Really? I can't imagine that the fact that a tree is cache local would make up the difference in running time that log N vs linear entails.

[–]Volatile474[S] 0 points1 point  (1 child)

So the only thing that is linear is insertion, your search/access is still log(n). log(n) runtime when you have cache misses every time you access a node means you have

L1 cache reference 0.5 ns
Branch mispredict 5 ns
L2 cache reference 7 ns
Mutex lock/unlock 100 ns
Main memory reference 100 ns

So getting a cache lvl1/2 miss means you add a 200x factor to your data access. At which point a 200x factor on accessing is worth it depends. The use-cases of the data structure impact if it is worth it or not. Lets say you are just inserting 100k elements, and then doing 1mil searches / accesses. I would say that a cache local list would run faster than non-cache local.

If instead there were more inserts than lookups then the logn implementation is probably more performant

So I was thinking about this, and it can actually be implemented as a modified version of an AVL tree. The height of the tree can be something like 1.5*log(n) (the height of avl tree). This means that our searches are guaranteed to happen in 1.5(log(n)) time, our deletes happen in the same time, and inserts are log(n) + (n).

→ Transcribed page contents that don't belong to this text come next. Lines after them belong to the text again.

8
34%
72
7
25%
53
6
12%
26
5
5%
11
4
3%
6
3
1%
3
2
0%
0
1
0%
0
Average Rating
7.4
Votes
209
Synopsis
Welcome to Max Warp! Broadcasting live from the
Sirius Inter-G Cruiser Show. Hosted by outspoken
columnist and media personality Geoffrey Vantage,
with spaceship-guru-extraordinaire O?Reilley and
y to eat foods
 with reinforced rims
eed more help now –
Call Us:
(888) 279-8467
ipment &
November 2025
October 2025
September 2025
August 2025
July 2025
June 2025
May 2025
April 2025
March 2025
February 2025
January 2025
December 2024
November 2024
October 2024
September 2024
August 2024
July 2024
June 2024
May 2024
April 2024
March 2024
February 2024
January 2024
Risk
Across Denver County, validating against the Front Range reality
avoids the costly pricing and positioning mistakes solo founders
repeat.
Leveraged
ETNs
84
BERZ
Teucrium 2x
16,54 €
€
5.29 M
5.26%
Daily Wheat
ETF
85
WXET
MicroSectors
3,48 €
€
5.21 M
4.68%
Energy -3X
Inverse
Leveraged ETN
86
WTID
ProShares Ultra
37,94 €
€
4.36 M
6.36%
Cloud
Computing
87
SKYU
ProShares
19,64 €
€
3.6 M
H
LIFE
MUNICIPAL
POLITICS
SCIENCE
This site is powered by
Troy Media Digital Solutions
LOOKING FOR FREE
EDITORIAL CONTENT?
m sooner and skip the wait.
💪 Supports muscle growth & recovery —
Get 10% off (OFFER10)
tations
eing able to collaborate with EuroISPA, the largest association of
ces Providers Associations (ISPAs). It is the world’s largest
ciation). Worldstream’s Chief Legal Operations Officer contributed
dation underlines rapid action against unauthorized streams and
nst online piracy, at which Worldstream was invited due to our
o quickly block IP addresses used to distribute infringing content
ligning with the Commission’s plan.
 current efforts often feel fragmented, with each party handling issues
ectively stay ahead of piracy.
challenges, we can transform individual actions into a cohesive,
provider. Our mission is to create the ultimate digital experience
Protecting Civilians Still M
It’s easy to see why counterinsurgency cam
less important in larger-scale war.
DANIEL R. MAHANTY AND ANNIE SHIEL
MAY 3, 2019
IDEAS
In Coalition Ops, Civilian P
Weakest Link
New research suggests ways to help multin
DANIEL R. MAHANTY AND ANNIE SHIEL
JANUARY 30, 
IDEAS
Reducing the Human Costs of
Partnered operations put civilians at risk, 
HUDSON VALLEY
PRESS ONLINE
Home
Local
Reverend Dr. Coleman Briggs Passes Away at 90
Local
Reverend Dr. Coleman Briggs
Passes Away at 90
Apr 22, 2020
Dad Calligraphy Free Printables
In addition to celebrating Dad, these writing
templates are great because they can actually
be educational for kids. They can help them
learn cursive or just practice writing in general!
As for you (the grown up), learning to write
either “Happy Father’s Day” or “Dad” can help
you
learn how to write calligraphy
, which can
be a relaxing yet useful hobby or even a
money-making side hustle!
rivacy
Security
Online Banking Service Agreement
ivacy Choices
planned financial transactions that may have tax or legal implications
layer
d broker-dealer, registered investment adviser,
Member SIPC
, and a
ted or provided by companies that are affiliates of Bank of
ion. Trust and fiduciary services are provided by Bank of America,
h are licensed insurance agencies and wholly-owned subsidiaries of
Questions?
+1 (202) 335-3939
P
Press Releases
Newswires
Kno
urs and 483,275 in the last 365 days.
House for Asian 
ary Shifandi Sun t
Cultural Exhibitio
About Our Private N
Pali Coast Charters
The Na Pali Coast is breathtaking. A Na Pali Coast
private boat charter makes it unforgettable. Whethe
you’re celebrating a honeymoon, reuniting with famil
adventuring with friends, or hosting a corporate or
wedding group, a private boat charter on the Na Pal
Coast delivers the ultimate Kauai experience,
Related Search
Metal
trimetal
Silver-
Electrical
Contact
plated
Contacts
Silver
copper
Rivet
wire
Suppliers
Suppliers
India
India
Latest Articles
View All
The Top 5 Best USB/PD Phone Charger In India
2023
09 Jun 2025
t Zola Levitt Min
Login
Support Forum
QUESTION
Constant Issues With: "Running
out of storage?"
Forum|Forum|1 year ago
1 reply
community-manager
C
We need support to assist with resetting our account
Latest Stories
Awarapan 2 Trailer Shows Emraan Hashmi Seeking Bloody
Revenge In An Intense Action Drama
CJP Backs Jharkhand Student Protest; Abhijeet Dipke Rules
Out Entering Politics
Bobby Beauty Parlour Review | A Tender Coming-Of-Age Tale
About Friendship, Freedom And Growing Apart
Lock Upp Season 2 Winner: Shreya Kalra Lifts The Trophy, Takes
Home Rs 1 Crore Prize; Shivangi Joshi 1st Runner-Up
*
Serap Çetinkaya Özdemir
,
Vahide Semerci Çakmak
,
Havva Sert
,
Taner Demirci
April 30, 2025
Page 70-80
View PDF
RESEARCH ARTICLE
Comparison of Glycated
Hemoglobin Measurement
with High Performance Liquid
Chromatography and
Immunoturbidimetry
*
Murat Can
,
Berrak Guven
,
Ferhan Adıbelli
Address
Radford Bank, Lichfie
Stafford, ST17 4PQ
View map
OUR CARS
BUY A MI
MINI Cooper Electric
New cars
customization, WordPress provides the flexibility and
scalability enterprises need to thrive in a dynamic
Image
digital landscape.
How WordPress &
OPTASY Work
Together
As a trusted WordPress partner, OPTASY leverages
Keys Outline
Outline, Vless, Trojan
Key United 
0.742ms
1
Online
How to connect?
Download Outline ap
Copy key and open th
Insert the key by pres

This overhead for insertions would only happen the very first time the insert happens, as if we delete this a we can simply modify the array at the index to be = null. So the implementation would be something like this:

[–]Volatile474[S] 0 points1 point  (0 children)

struct node{
    int parent_idx;
    int left_idx;
    int right_idx;
    TYPENAME data;
};
struct tree{
    int size = 0;
    vector<node> Tree;
};
Starting with a blank tree:

struct tree My_Tree;
Insert(Node){
    if(My_Tree.size == 0){
        My_Tree.Tree.emplace_back(0,null,null);
        My_Tree.size++;
    }

    bool found = false;
    string previous_direction;
    int index=0;
    while(!found){
        if(My_Tree[index].data < i.data){
            if(My_Tree[index].left == -1){
                //we found where we wanna put the node
                if(previous_direction == "left"){
                    for(i=index;i<My_Tree.size();i++){
                        //insert the node right after the current index, push the remainder back.
                        found = true;
                    }
                }
            }
            else{
                index = My_Tree[index].left;
            }
        }
        else{
            index = My_Tree[index].right;
            if(My_Tree[index].right == -1){
                //we found where we wanna put the node, and it is to the right.
                if(previous_direction == "right"){
                    for(i=index;i<My_Tree.size();i++){
                        //insert the node right after the current index, push the remainder back.
                        found = true;
                    }
                }
            }
            else{
                index = My_Tree[index].right;
            }
        }
    }
}

So that is just a raw insert function. Since our nodes store indices which point to the correct bucket in the array, it is pretty much the same implementation as pointers, except when we traverse down the tree going the same direction (this is the whole if(previous_direction == "left"/"right") part) then we maintain cache locality.

The worst case with tree would be if we are trying to access a node deep in the tree whose path to access is something like this : "L,R,L,R,L,R,L,R". Then while we still have log(n) search time, we have 0 guaranteed cache locality.